To assess whether white matter integrity is associated with genetic risk for schizophrenia, researchers measured structural connectivity and network efficiency via diffusion-weighted imaging to determine fractional anisotropy in 70 individual twins discordant for schizophrenia and 130 matched individual health control twins. The study cohort included 30 monozygotic twins and 40 dizygotic twins.

Researchers found a significant correlation between lower global fractional anisotropy and increased schizophrenia risk (P = .001), with 83.4% explained by common genes.

Overall, 8.1% of genetic variation in global fractional anisotropy was shared with genetic variance in schizophrenia risk.

Reductions in network connectivity — defined by researchers as fractional anisotropy-weighted local efficiency — in frontal, striatal and thalamic regions included 85.7% of genetically affected areas.

Global fractional anisotropy contributed to schizophrenia risk independent of other genetic markers, such as white matter volume and cortical thickness, according to multivariate genetic modeling.

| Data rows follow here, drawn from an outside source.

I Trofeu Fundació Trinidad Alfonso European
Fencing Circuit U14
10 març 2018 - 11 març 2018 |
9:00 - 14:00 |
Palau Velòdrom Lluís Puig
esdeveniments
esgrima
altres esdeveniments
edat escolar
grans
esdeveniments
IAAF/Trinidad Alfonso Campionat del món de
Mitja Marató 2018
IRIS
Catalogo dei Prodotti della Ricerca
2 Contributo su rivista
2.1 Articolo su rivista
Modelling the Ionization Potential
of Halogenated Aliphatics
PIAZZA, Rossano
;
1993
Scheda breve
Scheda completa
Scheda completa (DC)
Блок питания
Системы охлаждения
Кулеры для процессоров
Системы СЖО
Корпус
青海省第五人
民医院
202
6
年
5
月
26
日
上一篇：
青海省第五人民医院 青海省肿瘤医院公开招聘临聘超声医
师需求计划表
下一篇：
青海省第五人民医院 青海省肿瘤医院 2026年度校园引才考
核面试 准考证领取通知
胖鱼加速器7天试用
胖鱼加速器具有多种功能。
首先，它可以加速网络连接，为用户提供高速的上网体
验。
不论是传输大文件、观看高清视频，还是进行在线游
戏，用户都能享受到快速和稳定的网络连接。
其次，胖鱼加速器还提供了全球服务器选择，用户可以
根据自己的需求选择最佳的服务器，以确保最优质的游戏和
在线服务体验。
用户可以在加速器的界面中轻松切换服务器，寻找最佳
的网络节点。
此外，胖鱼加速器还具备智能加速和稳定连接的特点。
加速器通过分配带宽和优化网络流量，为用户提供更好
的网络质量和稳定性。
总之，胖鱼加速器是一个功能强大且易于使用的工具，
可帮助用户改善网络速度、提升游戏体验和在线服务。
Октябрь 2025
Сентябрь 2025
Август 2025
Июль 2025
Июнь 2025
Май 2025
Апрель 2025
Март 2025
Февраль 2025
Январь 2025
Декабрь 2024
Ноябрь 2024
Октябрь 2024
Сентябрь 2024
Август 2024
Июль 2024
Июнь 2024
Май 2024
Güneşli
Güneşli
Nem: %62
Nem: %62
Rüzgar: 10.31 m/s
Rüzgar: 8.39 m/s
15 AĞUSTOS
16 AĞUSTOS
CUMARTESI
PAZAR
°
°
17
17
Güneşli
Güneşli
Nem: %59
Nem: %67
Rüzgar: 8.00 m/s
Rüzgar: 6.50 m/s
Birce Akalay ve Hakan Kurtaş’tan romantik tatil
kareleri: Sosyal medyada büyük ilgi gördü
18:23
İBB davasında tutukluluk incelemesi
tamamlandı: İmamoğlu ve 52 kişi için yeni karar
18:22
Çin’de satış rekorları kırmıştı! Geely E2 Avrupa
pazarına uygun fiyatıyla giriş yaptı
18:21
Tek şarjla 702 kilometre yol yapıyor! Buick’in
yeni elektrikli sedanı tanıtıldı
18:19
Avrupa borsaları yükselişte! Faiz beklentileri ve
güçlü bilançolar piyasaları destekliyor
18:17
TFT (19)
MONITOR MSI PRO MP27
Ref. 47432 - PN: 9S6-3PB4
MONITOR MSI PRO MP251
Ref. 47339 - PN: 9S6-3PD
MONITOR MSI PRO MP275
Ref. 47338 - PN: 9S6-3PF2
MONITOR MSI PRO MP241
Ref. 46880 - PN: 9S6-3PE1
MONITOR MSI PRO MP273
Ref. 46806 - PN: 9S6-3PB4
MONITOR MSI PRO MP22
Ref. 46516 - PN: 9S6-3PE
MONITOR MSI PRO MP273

“Although reduced [fractional anisotropy] and reduced cortical thickness are correlated with each other in patients with schizophrenia, according to the results of Bohlken et al, this is not because of shared genetic causes. Thus, their phenotypic correlation in schizophrenia may reflect an additional degree of effect over and above that associated with their respective inherited substrates, as in a secondary effect,” Tyrone D. Cannon, PhD, of Yale University, New Haven, Connecticut, wrote in an accompanying editorial. “In this case, it remains ambiguous whether reduced dendritic spine density is primary, driving some further degree of reduction in [fractional anisotropy] in tracts that link the affected pyramidal cells (ie, beyond the reduced [fractional anisotropy] associated with schizophrenia-related susceptibility genes) or, conversely, whether disrupted white matter development leads to an additional degree of spine and synapse elimination (ie, beyond the reductions in cortical thickness associated with schizophrenia susceptibility genes).” – by Amanda Oldt

Disclosure: Bohlken and colleagues report no relevant financial disclosures. Cannon reports working as a consultant to the Los Angeles County Department of Mental Health and Boehringer Ingelheim Pharmaceuticals; and is a coinventor on a pending patent for a blood-based predictive biomarker for psychosis. Please see the full study for a list of all authors’ relevant financial disclosures.